I think i have to use Euler lagrange equations to solve this. But how? The functional has second derivative of $\phi$! Any help would be greatly appreciated!
On
Warning: the functional seems to be unbounded below, even if we include the natural condition $\phi(x)>0$ for $0\leq x\leq 1$ (which is, perhaps, understood?). In fact, if we set $u_s = 1+3x+sx(1-x)$, where $s>0$, then each $u_s$ is nonnegative and satisfy the end point conditions. Moreover \begin{equation*} \int_0^1\frac{u_s''(x)}{u_s(x)}\,dx \to -\infty\quad\text{as $x\to\infty$}. \end{equation*} Maximizing the integral therefore seems to be a more interesting problem.
On
HINT:
Taking hint from yngabI further. I am not quite sure of this but if it helps to find correct way further for higher order derivatives, am indicating for a start. I did it once or twice a long time ago.
No $x$ here explicitly. For convenience adopting $y=f(x).$
So,
$$ F= y''/y$$
$$ F - y' F_{y'} + y'' F_{y''} = const1 $$
$$ y''/y - 0 + y'' (1/y) = const1 $$
$$ y''/y = const2 = \pm \omega^2 $$
$$ \phi^{\prime\, \prime} (t) \pm \omega^2 \phi(t) =0 . $$
Apply boundary values of DE the usual way and evaluate constants.

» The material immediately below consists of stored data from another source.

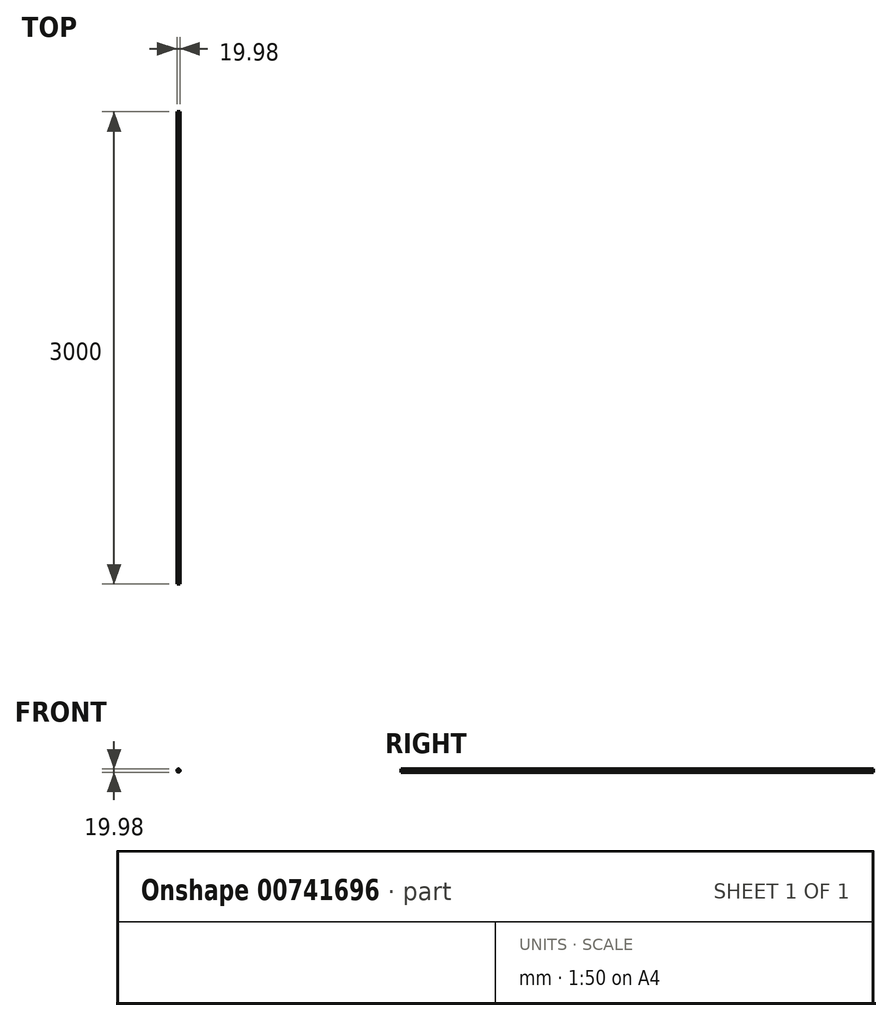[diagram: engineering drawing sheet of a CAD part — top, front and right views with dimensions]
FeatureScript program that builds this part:
annotation { "Feature Type Name" : "Feature", "Feature Type Description" : "" }
export const myFeature = defineFeature(function(context is Context, id is Id, definition is map)
    precondition{}
    {
        {
            var Q0;
            Q0=qCreatedBy(makeId("Front.planeOp"),FACE);
            var sketch = newSketch(context, id + "F0", { "sketchPlane" : qUnion([Q0])});
            skCircle(sketch, "E0", {"center": v(0, 0) * mm, "radius": 10 * mm});
            skSolve(sketch);
        }
        {
            var Q0;
            Q0=makeQuery(id+"F0.imprint","IMPRINT",FACE,{"disambiguationData":[TD([[makeQuery(id+"F0.imprint","IMPRINT",EDGE,{"derivedFrom":sQuery(id+"F0.wireOp",EDGE,"E0")}),1.0]])]});
            extrude(context, id + "F1", {"entities" : qUnion([Q0]), "endBound" : BoundingType.SYMMETRIC, "depth" : 3000 * mm, "offsetDistance" : 25.4 * mm});
        }
    });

Hint: Euler-Lagrange equations for a Lagrangian $L(\phi,\dot{\phi},\ddot{\phi},\dots)$ are given by $$\frac{\partial L}{\partial\phi}-\frac{d}{dt}\Big(\frac{\partial L}{\partial\dot{\phi}}\Big)+\cdots+(-1)^n\frac{d^n}{dt^n}\Big(\frac{\partial L}{\partial\phi^{(n)}}\Big)=0.$$